It’s not easy being green: Why you should feed your garden now

Apr 17, 2021
Rather than using a hose-on product on lawns at this time of year, apply a slow-release granular fertiliser, which will gradually release its nutrients over the next few months. Source: Getty

Whenever you visit a gorgeous garden, a chat with the owners will always reveal one thing: they feed it a lot! It makes sense of course when you consider that our gardens are a concentrated group of plants, all brought together on the same patch of soil. From the tallest feature trees right down to the smallest groundcovers, they all want a share of the nutrients.

While most gardeners feed their garden in spring, the other important season for plant sustenance — and one which often gets forgotten — is autumn. By this time of year, last spring’s fertilisers are all used up and it’s the last chance to give your plants a nutrient boost and get them in peak condition before the cold weather arrives. The payoff is that well-fed plants can withstand winter better, and will bounce back into action much faster when spring rolls around.

This is a great time of year to go organic with your fertilising regime, enriching the soil with products such as animal manures (especially cow and poultry) and blood and bone. As the old gardening adage goes: “Feed the soil and the soil will feed the plants.”

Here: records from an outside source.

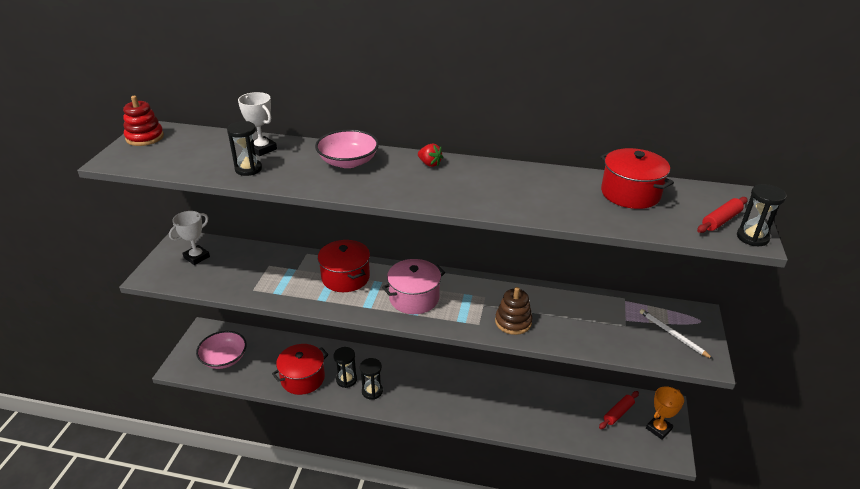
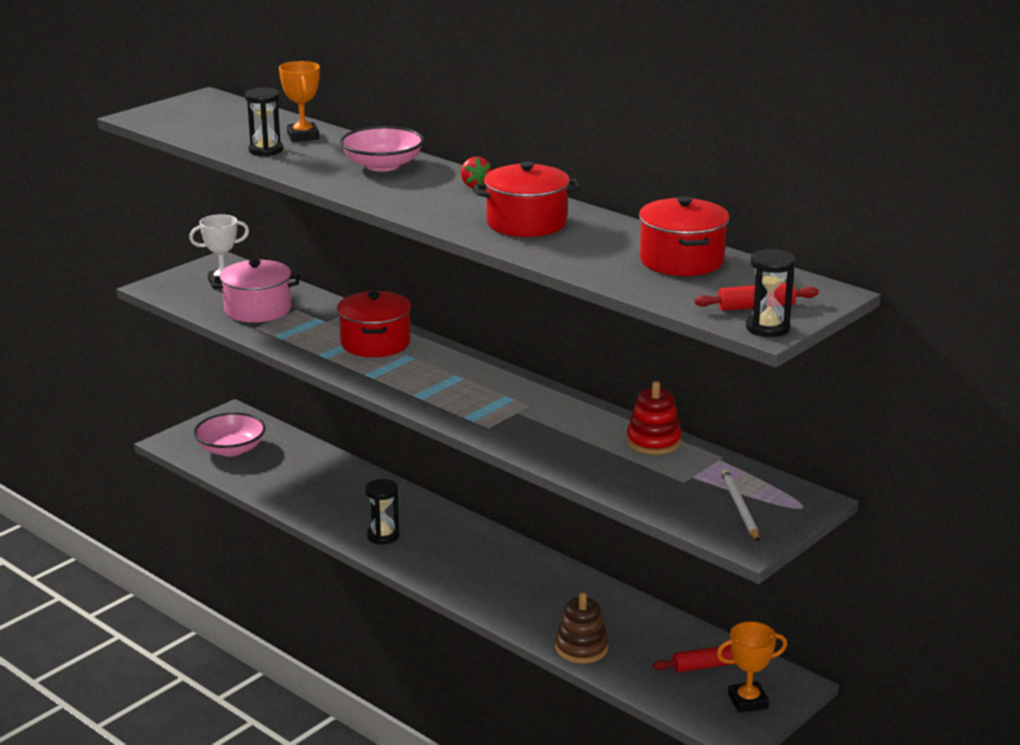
camera: 30 degrees right, 10 degrees down
(145, 137) = (192, 103): red stacking toy -> red stacking toy (653, 441)
(262, 149) = (303, 136): white trophy -> orange trophy
(302, 378) = (308, 496): red pot -> red pot (526, 223)
(346, 380) = (361, 515): black hourglass -> none
(414, 298) = (436, 383): pink pot -> pink pot (258, 309)
(513, 322) = (535, 437): brown stacking toy -> brown stacking toy (581, 648)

Garden beds, shrubs and hedges

If you have a larger garden, throw a bag of manure into a wheelbarrow and do a full tour of your garden beds, spreading as you go. Apply generously as a mulch and then fork over lightly, to help incorporate into the soil below. If you can, do this after rain when the soil is damp, and always water well after you’ve finished the job.

In the case of hedges, it’s sometimes necessary to rake away a little of the built-up leaf litter first, so that the fertiliser comes into proper contact with the soil and doesn’t just sit on top.

A glorious garden featuring fuchsias, cosmos flowers, dahlias, geraniums, roses, hibiscus, calibrachoa and lupins. Source: Getty

Lawns

Lawns that are fed in autumn will go into winter much stronger and better able to withstand the cold. They’ll also look better. Rather than using a hose-on product at this time of year, apply a slow-release granular fertiliser, which will gradually release its nutrients over the next few months. Look for one of the organic-based types, so that you are gently feeding the soil below with lots of natural goodies and encouraging the soil microbes to thrive.

Tip: If your lawn has a base of clay soil that has become compacted over the summer months, use a garden fork to spike it all over, then spread a dressing of gypsum. This helps to loosen up the soil structure, without altering the pH.

Apply organic-based slow-release granular lawn fertilisers for best results. Source: Getty

Citrus

Often described as being permanently hungry, citrus trees always need a nutrient top-up in early autumn. It’s best to use a citrus-specific fertiliser, which contains all the trace elements they need, and to apply it in a band beneath the outer foliage — known as the dripline — which is where the main feeding roots of the tree are located.

You can feed citrus in containers now too, such as cumquats and dwarf lemons. Container-grown plants need lower doses, so always follow the directions on the fertiliser packaging.

Citrus trees always need a nutrient top-up in early autumn. Source: Getty

Potted plants

Don’t forget your container plants when you’re splashing the food around. If you’ve planted seedlings for cool season colour, such as pansies and violas, keep them flourishing through autumn with doses of a soluble fertiliser applied every couple of weeks. The same goes for vegetable and herb seedlings.

In the case of larger container plants, such as spring flowering azaleas or camellias, give these guys a dose of a slow-release fertiliser (using the dosage rates recommended for pots) and make sure they are watered in well.